# Task objective
Search each line below for the word "remote" and list those that contain it.

======== The input

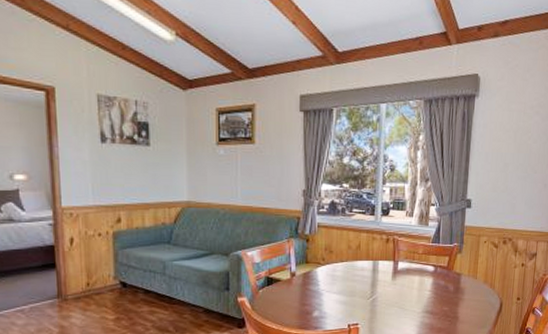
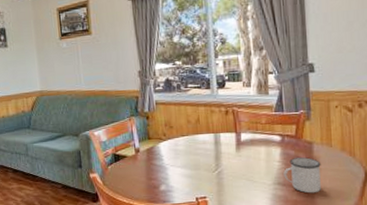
mug: none [432,288,466,322] -> present [283,157,321,194]

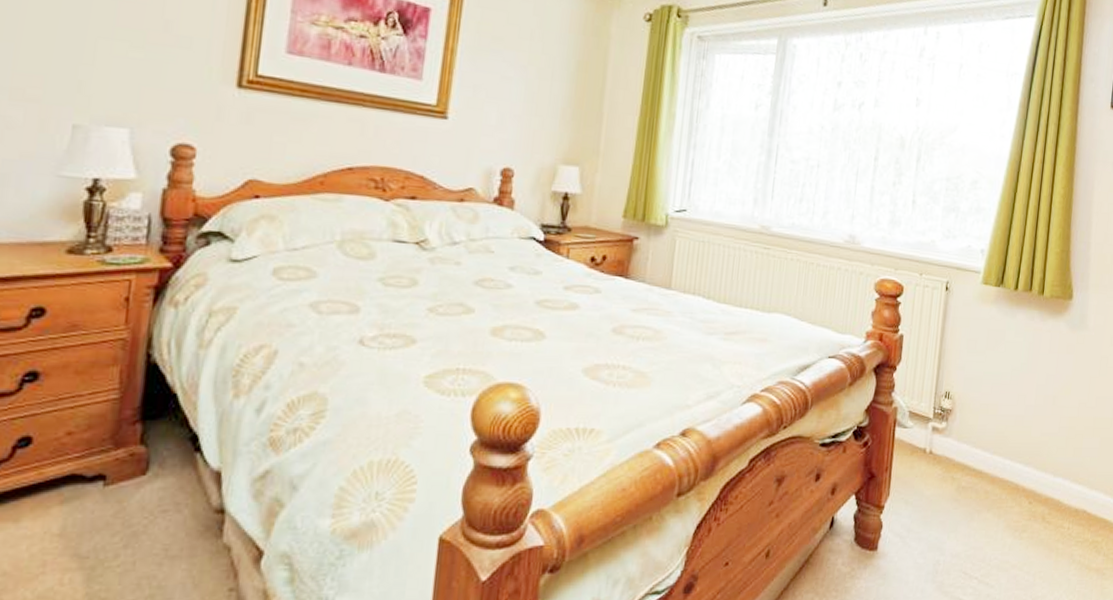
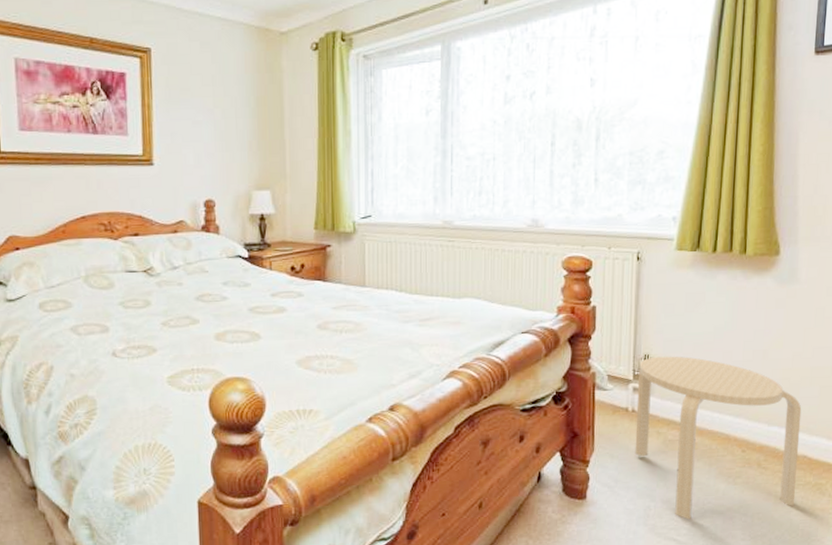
stool: none [929,394,1084,577] -> present [635,356,802,520]

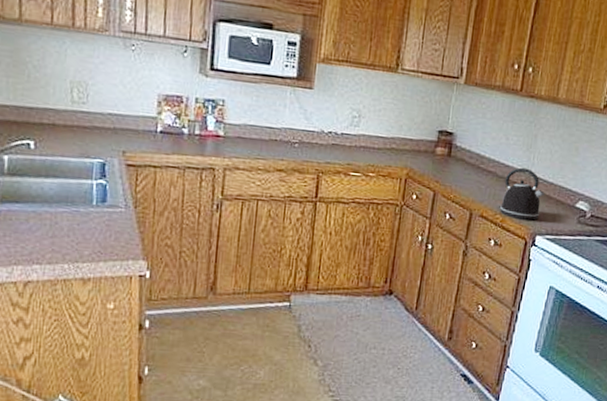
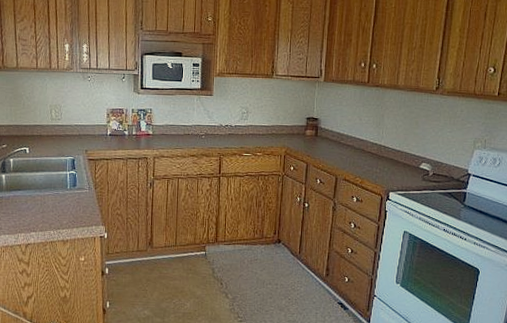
kettle: present [499,167,546,221] -> none [358,140,394,181]

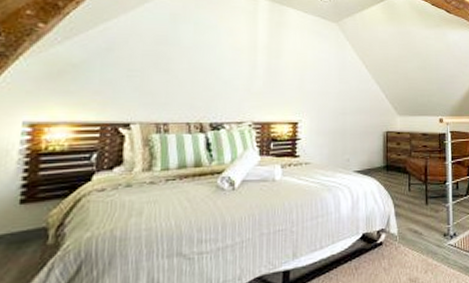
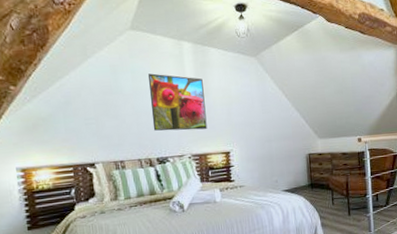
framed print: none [210,27,276,94] -> present [148,73,207,131]

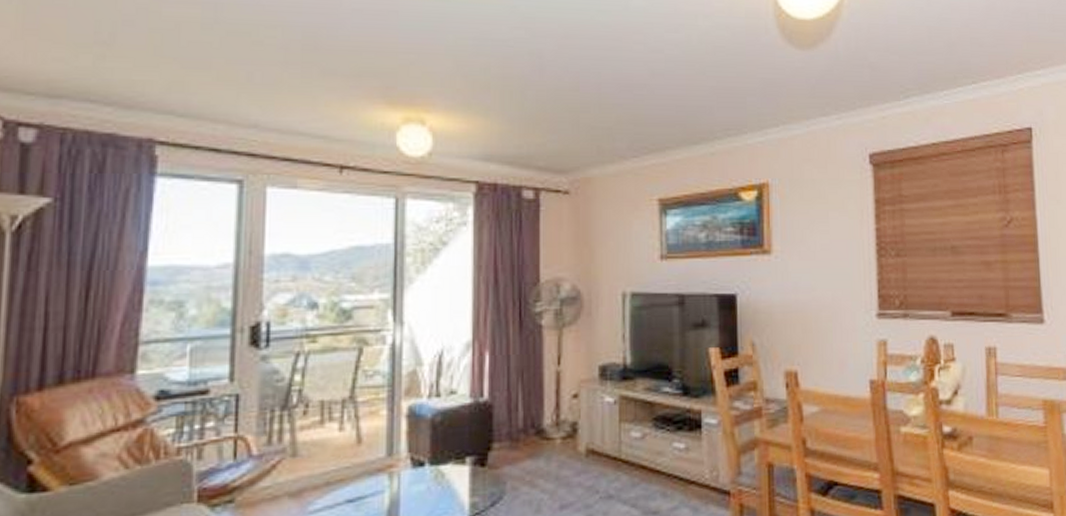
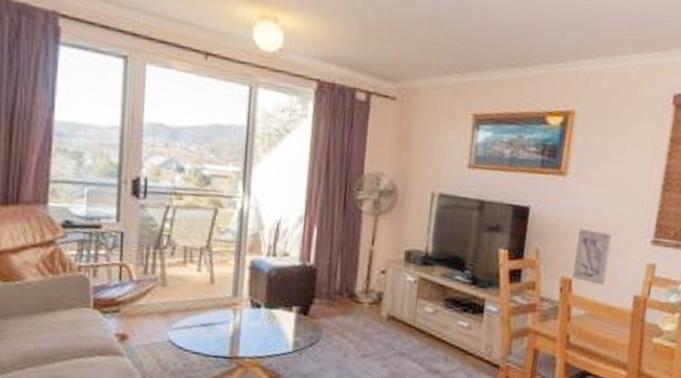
wall art: none [795,311,835,374] -> present [573,229,613,286]

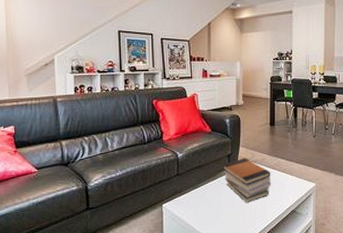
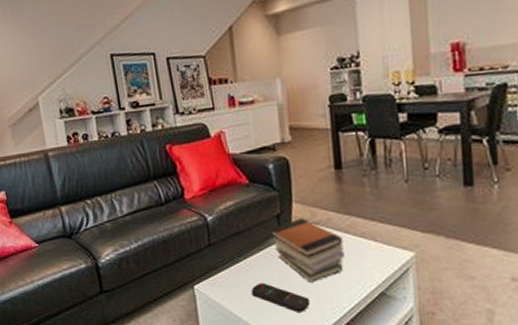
remote control: none [204,203,245,224] -> present [251,282,310,312]

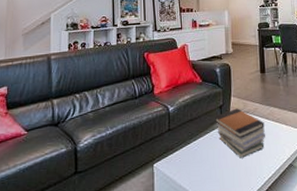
remote control: present [251,282,310,312] -> none [197,159,240,183]

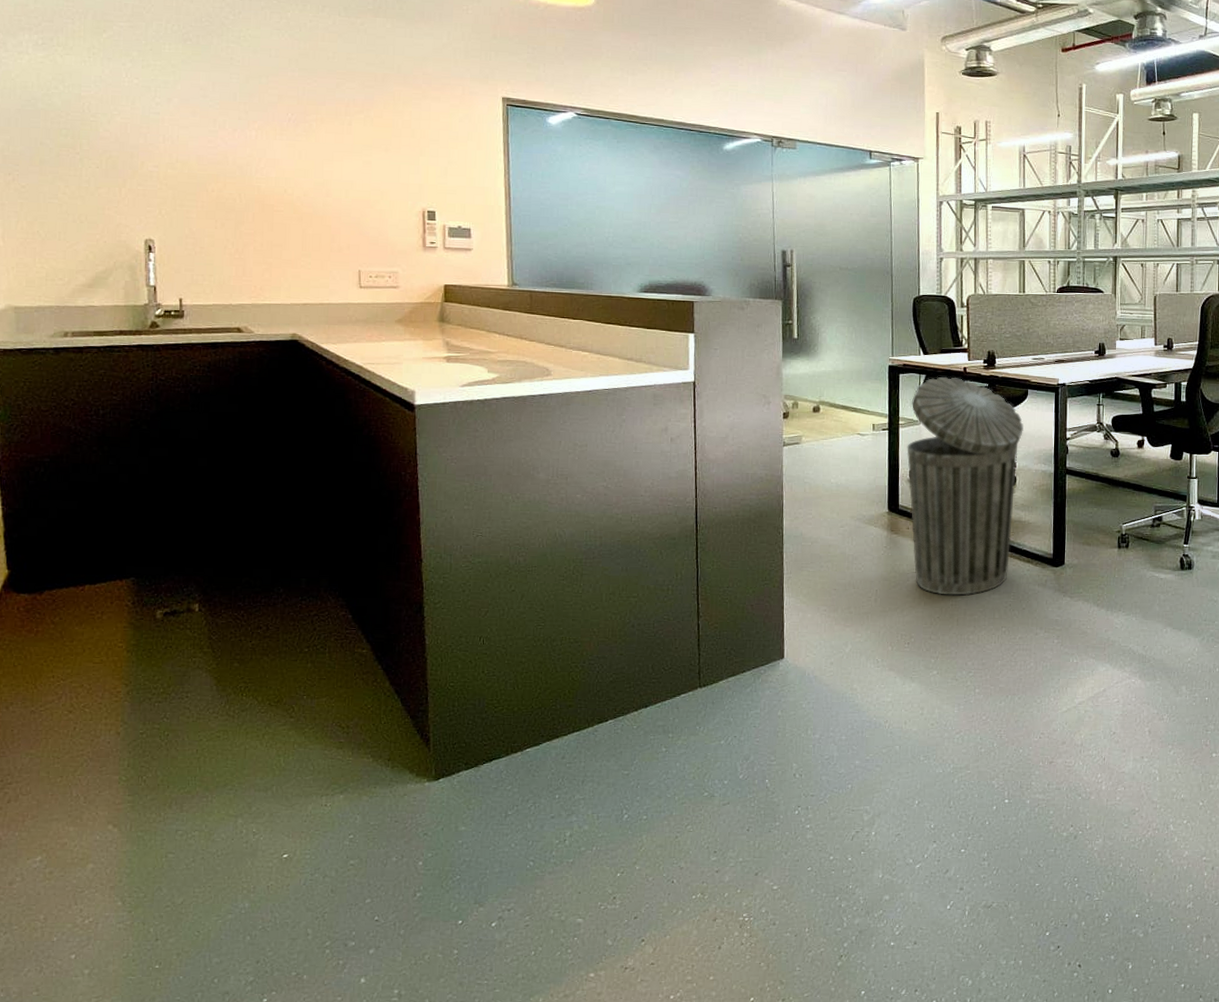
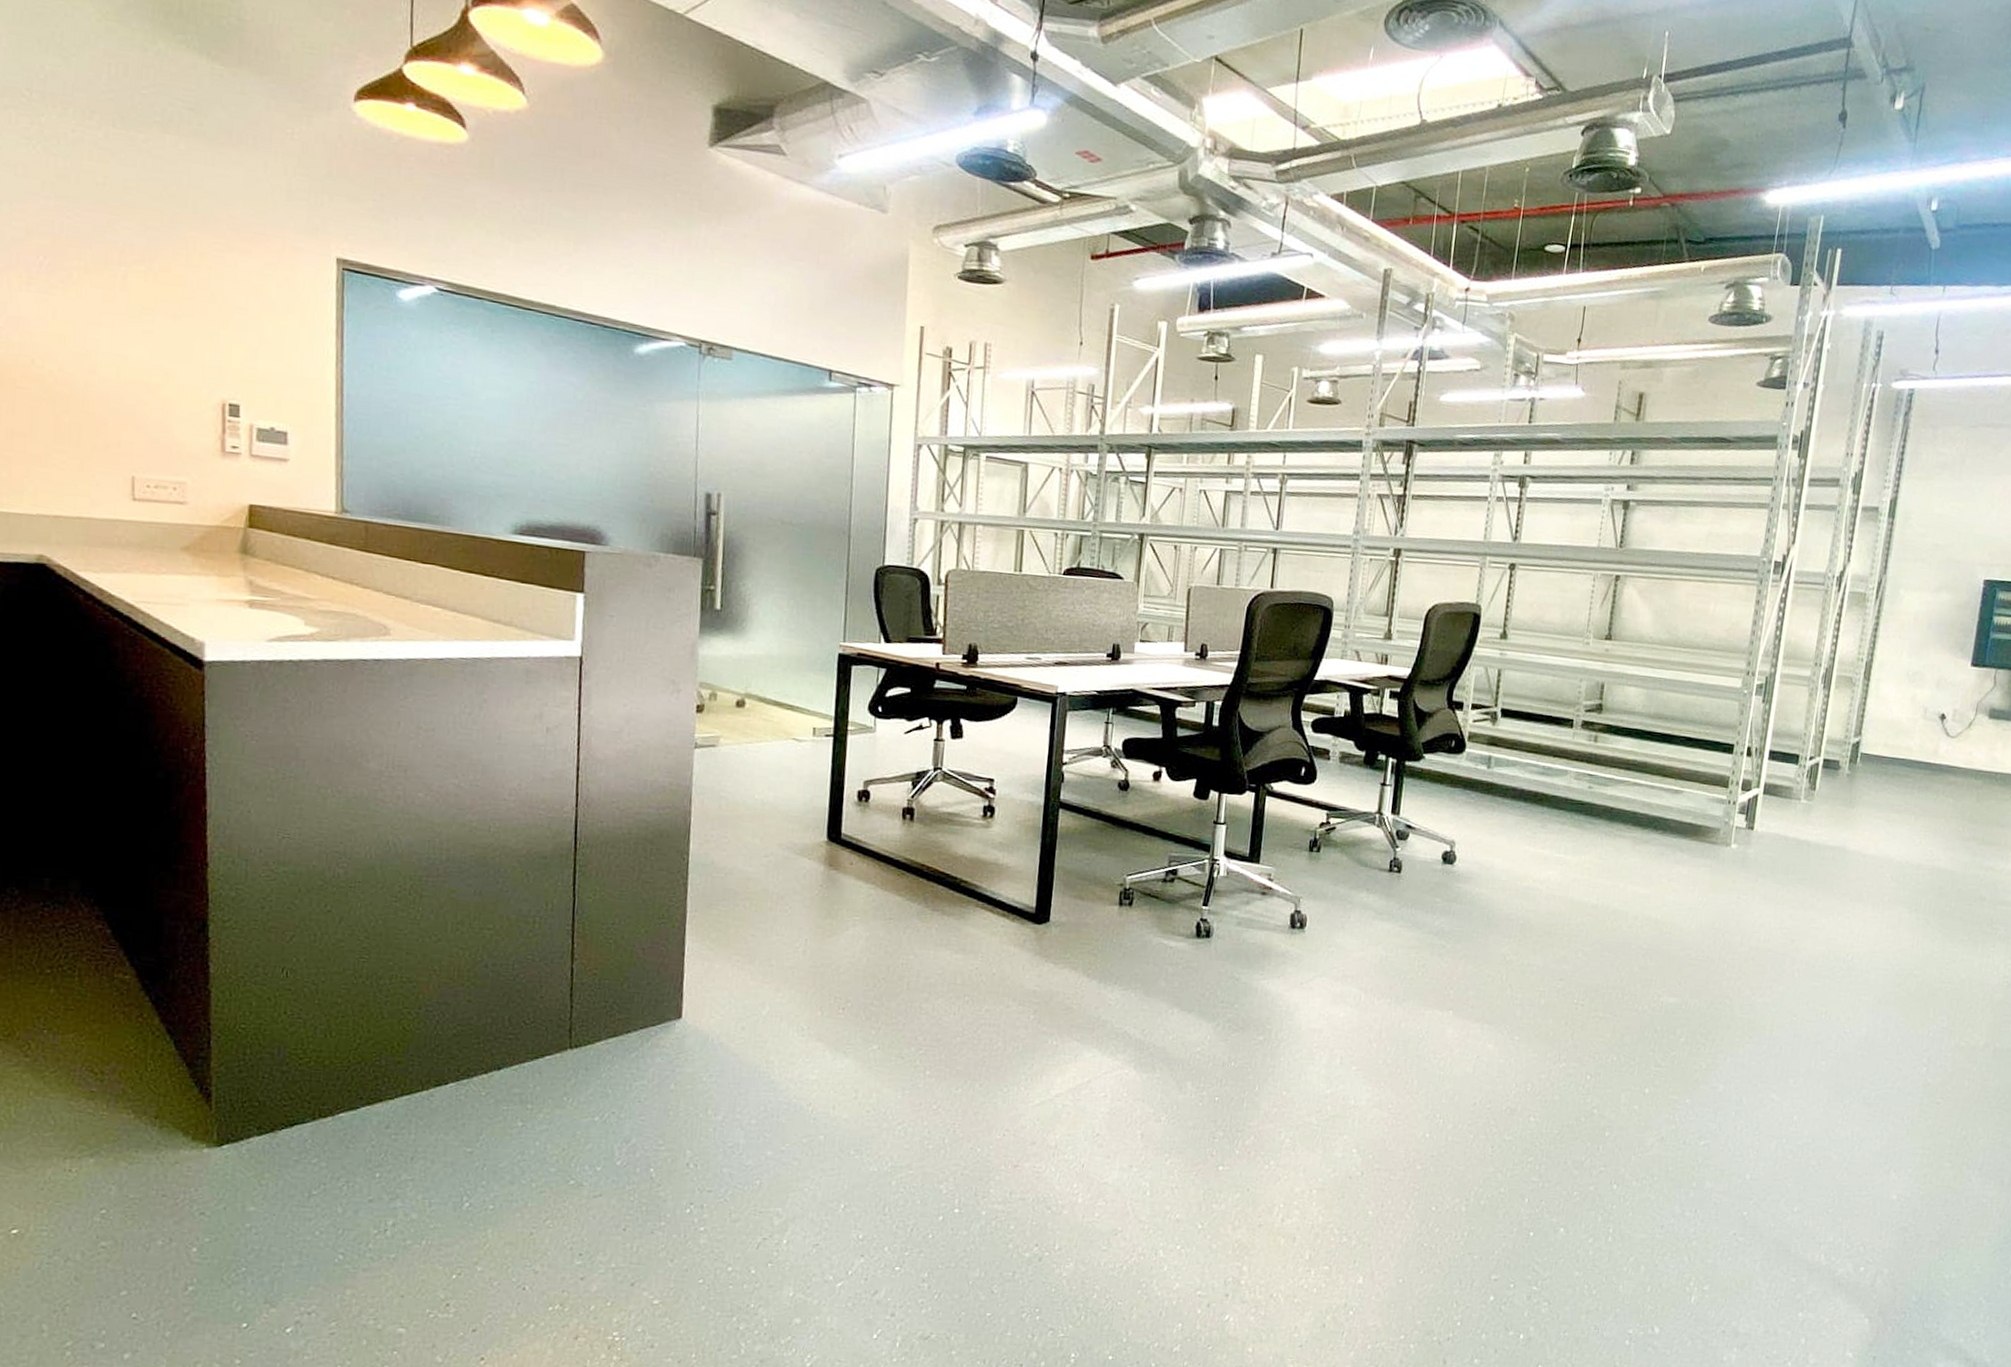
trash can: present [906,377,1024,596] -> none [855,673,1009,953]

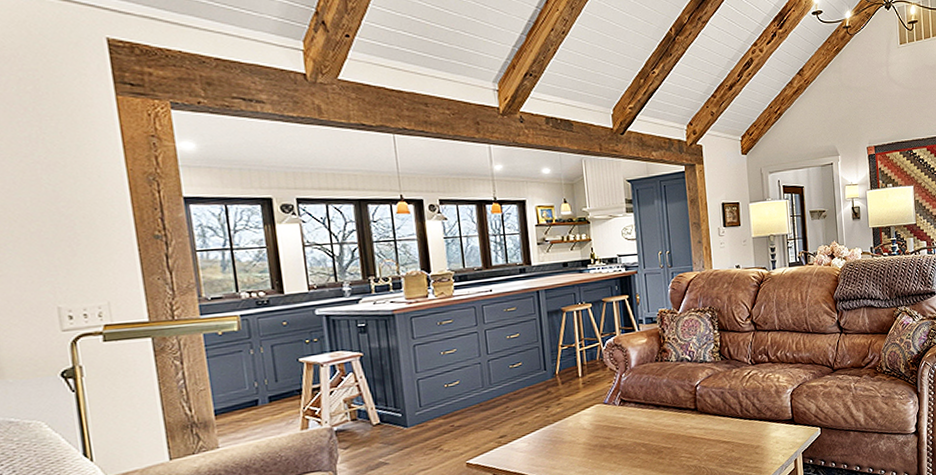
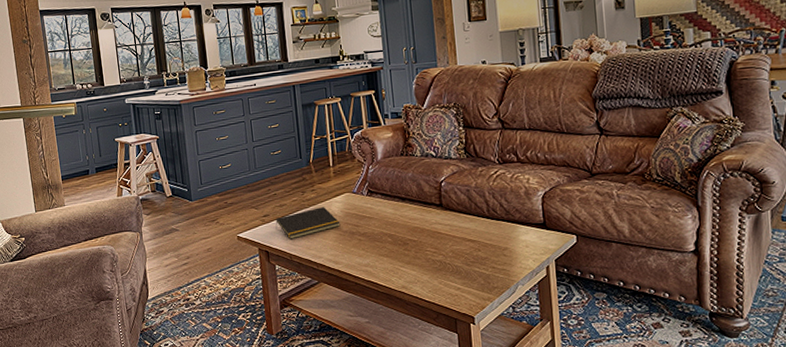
notepad: none [514,420,590,460] -> present [275,206,341,240]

================

# Result for this exercise
remote control: none [204,203,245,224] -> present [251,282,310,312]
remote control: present [251,282,310,312] -> none [197,159,240,183]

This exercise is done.